An article in News Weekly, “John Wayne–Main Street’s Hero,” attempted to assess his appeal: “Wayne’s drawing power is especially potent in small towns, where any of John Wayne’s picture, whether it is new or ten years old, will pack the house.”

Because the Western has always been a “masculine” genre, Wayne’s ardent fans must have been largely males.  A study conducted by the Motion Picture Research Bureau in 1942, based on 2,000 respondents in 45 cities, found that males liked Westerns better than females.

Wayne himself has said that he “played” to men, attempting to make pictures that really appealed to male audiences. This was based on his belief that it was usually men who took women to the movies. Indeed, critics suggest that through Wayne’s films, his male fans have fulfilled their escapist fantasies about action, adventure, and heroism against all odds. As one writer put it: “Adventure film fans know they can expect at least one good fight, and lots of action in any of his films.”

§ Material shown:
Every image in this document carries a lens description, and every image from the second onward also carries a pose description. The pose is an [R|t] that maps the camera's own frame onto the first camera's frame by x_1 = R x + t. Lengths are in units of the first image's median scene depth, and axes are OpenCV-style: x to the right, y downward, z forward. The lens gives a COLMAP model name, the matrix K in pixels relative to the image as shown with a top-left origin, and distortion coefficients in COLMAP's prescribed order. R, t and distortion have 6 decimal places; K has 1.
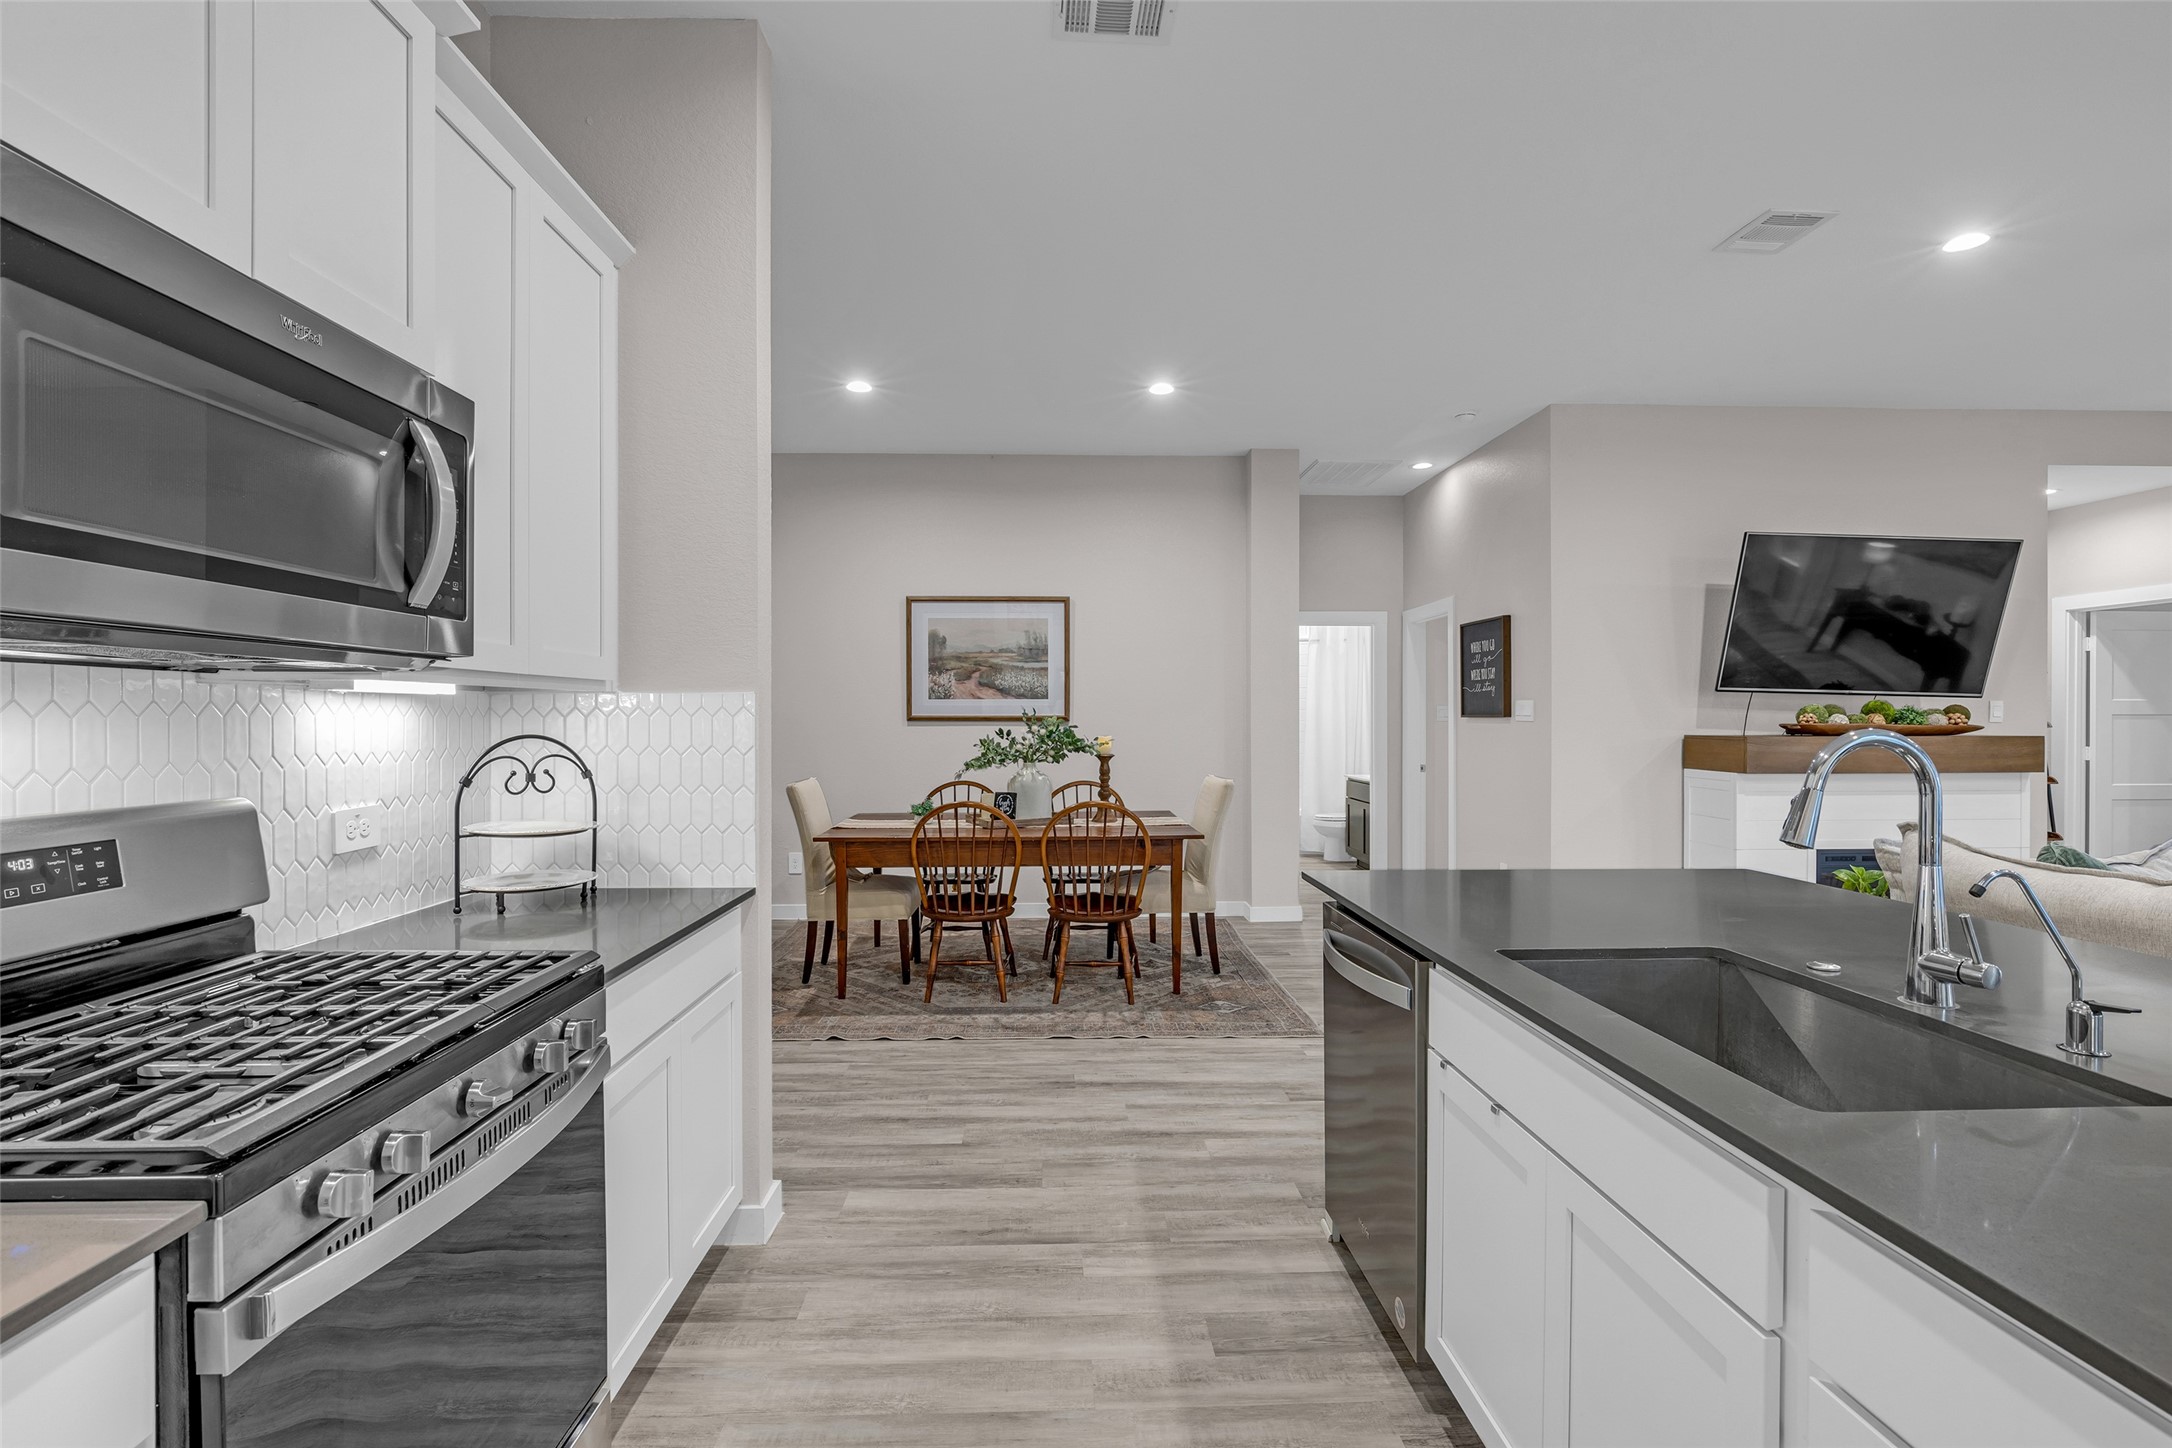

* * *

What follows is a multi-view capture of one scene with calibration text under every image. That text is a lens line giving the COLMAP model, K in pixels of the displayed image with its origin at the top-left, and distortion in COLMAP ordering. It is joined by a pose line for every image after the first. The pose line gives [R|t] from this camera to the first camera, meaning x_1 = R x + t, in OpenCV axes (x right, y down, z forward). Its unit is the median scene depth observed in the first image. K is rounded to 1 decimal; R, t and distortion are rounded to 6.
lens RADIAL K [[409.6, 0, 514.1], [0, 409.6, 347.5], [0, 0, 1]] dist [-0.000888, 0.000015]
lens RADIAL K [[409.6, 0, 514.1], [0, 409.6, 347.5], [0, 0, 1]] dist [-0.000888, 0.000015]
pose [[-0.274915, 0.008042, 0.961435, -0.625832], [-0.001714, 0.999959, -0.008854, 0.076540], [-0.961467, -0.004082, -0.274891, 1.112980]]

...

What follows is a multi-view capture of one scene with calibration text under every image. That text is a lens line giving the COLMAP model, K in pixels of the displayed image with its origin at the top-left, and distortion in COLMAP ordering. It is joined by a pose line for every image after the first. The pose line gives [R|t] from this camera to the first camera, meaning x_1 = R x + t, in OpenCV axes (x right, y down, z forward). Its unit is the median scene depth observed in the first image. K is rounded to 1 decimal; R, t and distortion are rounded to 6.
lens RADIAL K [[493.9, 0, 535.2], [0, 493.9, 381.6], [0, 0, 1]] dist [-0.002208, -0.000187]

§ Set of tasks:
**a)** Reproduce verbatim everything in the passage on John Wayne's audience from "Because the Western" down to "better than females.".
**b)** List every number written in numerals in the passage on John Wayne's audience.

§ Exercise results:
**a)**
Because the Western has always been a “masculine” genre, Wayne’s ardent fans must have been largely males.  A study conducted by the Motion Picture Research Bureau in 1942, based on 2,000 respondents in 45 cities, found that males liked Westerns better than females.

**b)**
1942
2,000
45